### [Try it]
In the lines below, look for "spec". Copy each line where it appears.

### [Input data]
━━━━━━━━━━━━━━━━━━━━
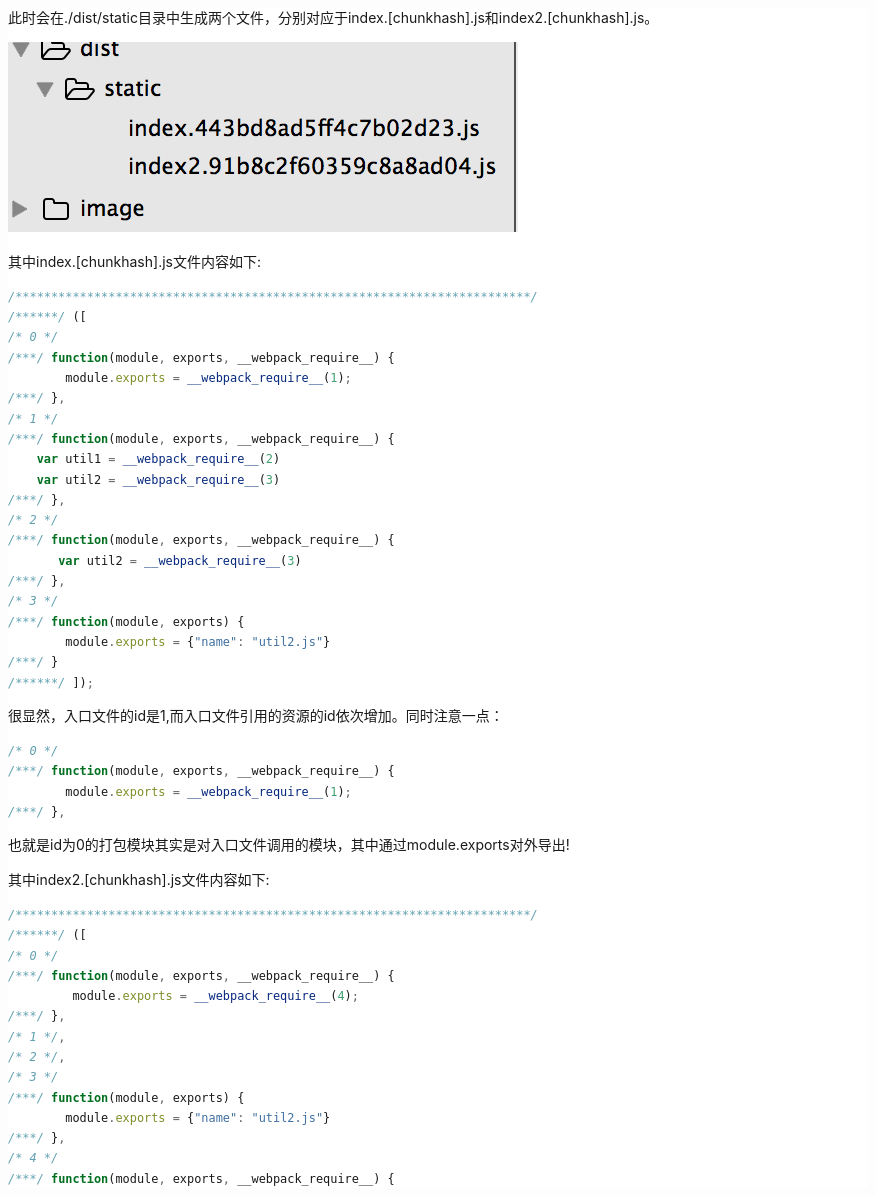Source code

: 
此时会在./dist/static目录中生成两个文件，分别对应于index.[chunkhash].js和index2.[chunkhash].js。

![](./entry.png)

其中index.[chunkhash].js文件内容如下:

```js
/************************************************************************/
/******/ ([
/* 0 */
/***/ function(module, exports, __webpack_require__) {
        module.exports = __webpack_require__(1);
/***/ },
/* 1 */
/***/ function(module, exports, __webpack_require__) {
    var util1 = __webpack_require__(2)
    var util2 = __webpack_require__(3)
/***/ },
/* 2 */
/***/ function(module, exports, __webpack_require__) {
       var util2 = __webpack_require__(3)
/***/ },
/* 3 */
/***/ function(module, exports) {
        module.exports = {"name": "util2.js"}
/***/ }
/******/ ]);
```

很显然，入口文件的id是1,而入口文件引用的资源的id依次增加。同时注意一点：

```js
/* 0 */
/***/ function(module, exports, __webpack_require__) {
        module.exports = __webpack_require__(1);
/***/ },
```

也就是id为0的打包模块其实是对入口文件调用的模块，其中通过module.exports对外导出!

其中index2.[chunkhash].js文件内容如下:

```js
/************************************************************************/
/******/ ([
/* 0 */
/***/ function(module, exports, __webpack_require__) {
         module.exports = __webpack_require__(4);
/***/ },
/* 1 */,
/* 2 */,
/* 3 */
/***/ function(module, exports) {
        module.exports = {"name": "util2.js"}
/***/ },
/* 4 */
/***/ function(module, exports, __webpack_require__) {
```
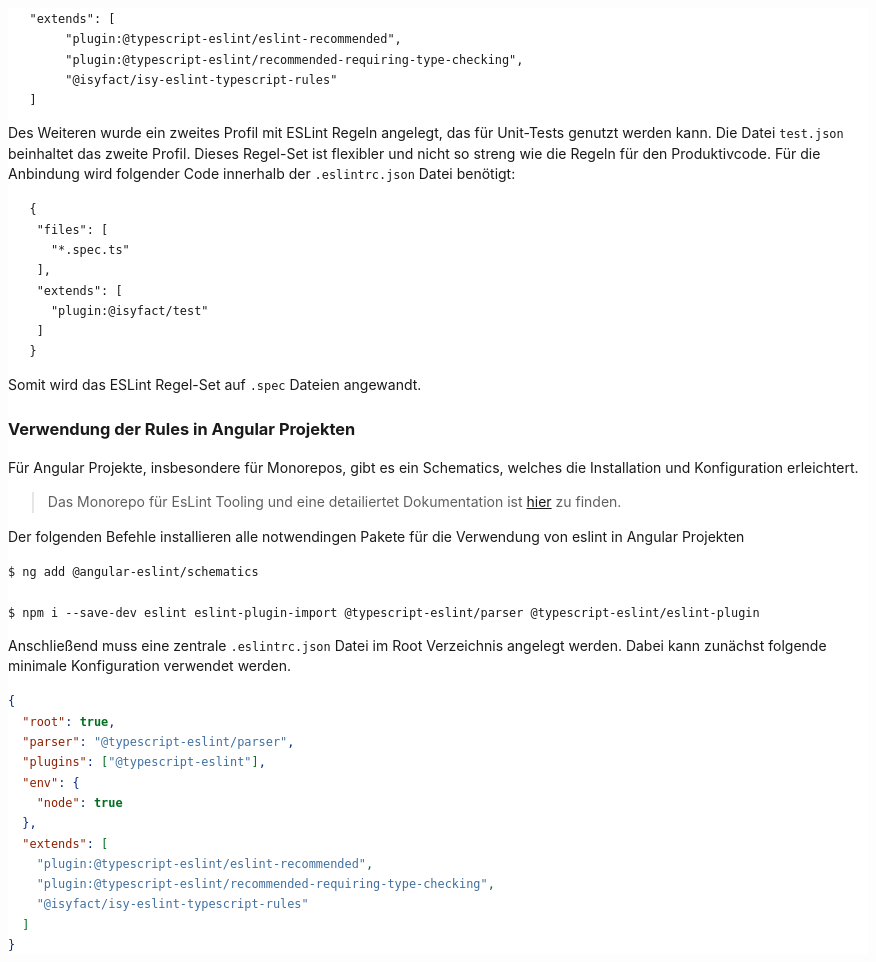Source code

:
 ```
   "extends": [    
        "plugin:@typescript-eslint/eslint-recommended",
        "plugin:@typescript-eslint/recommended-requiring-type-checking",
        "@isyfact/isy-eslint-typescript-rules"
   ]
```

Des Weiteren wurde ein zweites Profil mit ESLint Regeln angelegt, das für Unit-Tests genutzt werden kann.
Die Datei `test.json` beinhaltet das zweite Profil.
Dieses Regel-Set ist flexibler und nicht so streng wie die Regeln für den Produktivcode.
Für die Anbindung wird folgender Code innerhalb der `.eslintrc.json` Datei benötigt:

```
   {
    "files": [
      "*.spec.ts"
    ],
    "extends": [
      "plugin:@isyfact/test"
    ]
   }
```

Somit wird das ESLint Regel-Set auf `.spec` Dateien angewandt.

### Verwendung der Rules in Angular Projekten

Für Angular Projekte, insbesondere für Monorepos, gibt es ein Schematics, welches die Installation und Konfiguration erleichtert.

> Das Monorepo für EsLint Tooling und eine detailiertet Dokumentation ist [hier](https://github.com/angular-eslint/angular-eslint) zu finden.

Der folgenden Befehle installieren alle notwendingen Pakete für die Verwendung von eslint in Angular Projekten

```
$ ng add @angular-eslint/schematics

$ npm i --save-dev eslint eslint-plugin-import @typescript-eslint/parser @typescript-eslint/eslint-plugin
```

Anschließend muss eine zentrale `.eslintrc.json` Datei im Root Verzeichnis angelegt werden. 
Dabei kann zunächst folgende minimale Konfiguration verwendet werden.

```json
{
  "root": true,
  "parser": "@typescript-eslint/parser",
  "plugins": ["@typescript-eslint"],
  "env": {
    "node": true
  },
  "extends": [
    "plugin:@typescript-eslint/eslint-recommended",
    "plugin:@typescript-eslint/recommended-requiring-type-checking",
    "@isyfact/isy-eslint-typescript-rules"
  ]
}
```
━━━━━━━━━━━━━━━━━━━━
### [Output below]
      "*.spec.ts"
Somit wird das ESLint Regel-Set auf `.spec` Dateien angewandt.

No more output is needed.